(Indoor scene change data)
>>>>

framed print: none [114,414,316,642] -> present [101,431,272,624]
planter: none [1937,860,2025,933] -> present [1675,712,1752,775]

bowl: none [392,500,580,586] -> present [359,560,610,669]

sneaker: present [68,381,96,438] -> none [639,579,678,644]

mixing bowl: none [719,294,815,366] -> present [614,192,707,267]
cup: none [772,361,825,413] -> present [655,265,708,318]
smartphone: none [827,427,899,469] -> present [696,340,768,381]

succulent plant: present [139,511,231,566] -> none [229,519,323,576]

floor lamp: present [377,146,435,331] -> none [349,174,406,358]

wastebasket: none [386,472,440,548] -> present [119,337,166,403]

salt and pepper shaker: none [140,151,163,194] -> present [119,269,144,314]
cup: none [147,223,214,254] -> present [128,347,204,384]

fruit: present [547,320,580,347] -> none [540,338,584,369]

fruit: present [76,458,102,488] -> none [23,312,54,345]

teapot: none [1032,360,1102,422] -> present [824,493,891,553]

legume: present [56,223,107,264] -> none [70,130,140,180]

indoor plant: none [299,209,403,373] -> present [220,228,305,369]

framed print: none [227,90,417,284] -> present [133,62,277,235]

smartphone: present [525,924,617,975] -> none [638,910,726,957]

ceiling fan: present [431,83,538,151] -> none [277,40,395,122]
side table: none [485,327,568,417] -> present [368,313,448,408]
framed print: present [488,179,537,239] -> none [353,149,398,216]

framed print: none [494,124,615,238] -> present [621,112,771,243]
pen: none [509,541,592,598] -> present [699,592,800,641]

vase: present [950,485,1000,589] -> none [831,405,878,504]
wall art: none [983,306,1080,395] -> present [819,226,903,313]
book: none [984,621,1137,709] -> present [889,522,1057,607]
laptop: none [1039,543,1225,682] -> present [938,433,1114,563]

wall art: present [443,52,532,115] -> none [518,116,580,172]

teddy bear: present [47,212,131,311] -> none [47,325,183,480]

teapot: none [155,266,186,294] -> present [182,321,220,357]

<<<<

Every line from the one that contains "cup: none [772,361,825,413]" down to and including the last line of the records above must be set down exactly, with nothing else.

cup: none [772,361,825,413] -> present [655,265,708,318]
smartphone: none [827,427,899,469] -> present [696,340,768,381]

succulent plant: present [139,511,231,566] -> none [229,519,323,576]

floor lamp: present [377,146,435,331] -> none [349,174,406,358]

wastebasket: none [386,472,440,548] -> present [119,337,166,403]

salt and pepper shaker: none [140,151,163,194] -> present [119,269,144,314]
cup: none [147,223,214,254] -> present [128,347,204,384]

fruit: present [547,320,580,347] -> none [540,338,584,369]

fruit: present [76,458,102,488] -> none [23,312,54,345]

teapot: none [1032,360,1102,422] -> present [824,493,891,553]

legume: present [56,223,107,264] -> none [70,130,140,180]

indoor plant: none [299,209,403,373] -> present [220,228,305,369]

framed print: none [227,90,417,284] -> present [133,62,277,235]

smartphone: present [525,924,617,975] -> none [638,910,726,957]

ceiling fan: present [431,83,538,151] -> none [277,40,395,122]
side table: none [485,327,568,417] -> present [368,313,448,408]
framed print: present [488,179,537,239] -> none [353,149,398,216]

framed print: none [494,124,615,238] -> present [621,112,771,243]
pen: none [509,541,592,598] -> present [699,592,800,641]

vase: present [950,485,1000,589] -> none [831,405,878,504]
wall art: none [983,306,1080,395] -> present [819,226,903,313]
book: none [984,621,1137,709] -> present [889,522,1057,607]
laptop: none [1039,543,1225,682] -> present [938,433,1114,563]

wall art: present [443,52,532,115] -> none [518,116,580,172]

teddy bear: present [47,212,131,311] -> none [47,325,183,480]

teapot: none [155,266,186,294] -> present [182,321,220,357]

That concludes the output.